Pina et les esclaves chinois à Cuba

Un homme se rase méticuleusement dans une flaque d'eau au bord d'une route, une femme habillée en lapin de Playboy court haletante dans un champ fraîchement labouré, un garçon habillé en femme marche lentement dans un couloir, une jolie jeune femme en maillot de bain traîne une chèvre, un homme cérémonieux met la table sous une pluie torrentielle ; un autre, ailé, trotte nu dans la neige où il vient de s'étendre, une jeune fille est assise, impassible, au milieu de la circulation dans une rue animée, un élégant monsieur marche péniblement dans un jardin en portant une armoire sur le dos... Dans Die Klage der Kaiserin (La Complainte de l'Impératrice), seul film de Pina Bausch en tant que réalisatrice, la chorégraphe tisse des scènes apparemment sans rapport, reliées par des courants souterrains (le sexe, la mémoire, la cruauté, les étranges habitudes humaines) dans lesquelles nous reconnaissons quelque chose de nous-mêmes et restons euphoriques et brisés.

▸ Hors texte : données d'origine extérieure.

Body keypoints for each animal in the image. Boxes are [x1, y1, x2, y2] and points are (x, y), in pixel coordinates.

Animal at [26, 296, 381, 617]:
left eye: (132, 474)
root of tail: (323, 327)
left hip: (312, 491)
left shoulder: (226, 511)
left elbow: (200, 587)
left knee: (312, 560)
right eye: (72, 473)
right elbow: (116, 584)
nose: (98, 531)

Cuba, coupe de canne à sucre, 1910, auteur inconnu
Getty ImagesDepuis la première fois que je l'ai vu, je suis obsédé par certains vers lus au dos de la pochette du DVD (« Je ne suis pas surpris que des gens meurent devant le magasin de leur bien-aimé/Ce qui m'étonne, c'est que nous aimions et restions en vie ») et une superbe chanson de la bande sonore qui est un pur tremblement : Aurora en Peking, de Sexteto Boloña, un groupe cubain dirigé par un géant de la musique d'à peine un mètre qui, dans les années 1920, a bouleversé avec son son les salles de danse élégantes, jusqu'alors considérées comme de basse classe.
Aurora in Peking a été enregistré en 1926 à New York et est une joyeuse combinaison de complaintes nostalgiques et de saveur cubaine contagieuse. Le problème survient lorsque l'on essaie de comprendre ce que disent les paroles, qui sont à peine intelligibles avec la voix d'Abelardo Barroso. Il existe des versions instrumentales brillantes, comme celle de Marc Ribot et de Los Cubanos Postizos, et sur Internet on peut trouver des transcriptions plus ou moins délirantes et jamais coïncidentes. Est-ce qu'il chante « eras your face » ou « drunk face » ? La seule chose qui est claire, c'est que le chanteur est contrarié que sa petite amie soit à Pékin et veut aller la retrouver en tramway. En tram ?
Lire aussi 'Aurora in Peking', du Sexteto Bologna, est une chanson délicieuse et délirante, un pur tremblementJe me suis souvenu d’Aurora à l’exposition du Musée Maritime sur la participation catalane à la traite négrière. Au passage, il est fait mention des Chinois par lesquels les colons espagnols ont remplacé le travail des esclaves africains lorsque l'interdiction de la traite négrière a gâché leur fête. Entre 1848 et 1874, 150 000 Chinois ont été amenés sur l'île par la ruse. Ils payaient leur passage en échange de huit années de travail et les soumettaient à des conditions de vie misérables, avec le facteur aggravant qu'ils étaient tous des hommes. Ils réussirent à s'affranchir en 1877 et créèrent le plus grand Chinatown d'Amérique latine, où se trouvait probablement un bar pékinois où se produisait une mulâtresse appelée Aurora.